When will we know, we ask, as we wait, as wait we must, for the test results, the biopsy, MRI examination, or the doctor to come. The measure of our belief and the depth of our love: These are revealed in the mystery of waiting.

How hard it is to wait, as sometimes we must, before we can tell the one we love we are sorry for some wound, small or great, that we have caused. Sometimes it is still too tender to touch and we must wait until we will not make the hurt worse by speaking, even in regret, about it.

Waiting is indeed everywhere, as part of that even larger religious mystery of being imperfect. We are learning as a nation that our voting, and our voting machines, are just like us. They make mistakes because we make mistakes. The notion of zero-defect performance in anything human, or anything really spiritual, is an illusion.


The insurance industry, service contracts, the confessional, greeting cards, the reset button, the delete key and the eraser all depend on our most abiding and indelible characteristic _ being imperfect.

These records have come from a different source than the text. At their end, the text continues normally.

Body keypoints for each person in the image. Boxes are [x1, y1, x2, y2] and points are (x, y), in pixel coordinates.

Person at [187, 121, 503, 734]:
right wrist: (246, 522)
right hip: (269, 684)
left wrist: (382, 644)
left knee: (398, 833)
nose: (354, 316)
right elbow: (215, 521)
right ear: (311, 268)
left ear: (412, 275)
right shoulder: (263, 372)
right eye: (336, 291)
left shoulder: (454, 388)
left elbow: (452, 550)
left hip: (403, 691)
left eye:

The Christian is not called to icy perfection but to a kind of glorious imperfection. Were we able to be perfect, we would never have to trust anybody, hope for anything, love each other or pray for anything. The best things about us are drawn out of us only because of the imperfect things within us.

These are the mysteries. Perhaps an election filled with waiting and imperfection is worthwhile if it reminds us that these experiences are filled with wonder and are as common as sunrise and nightfall.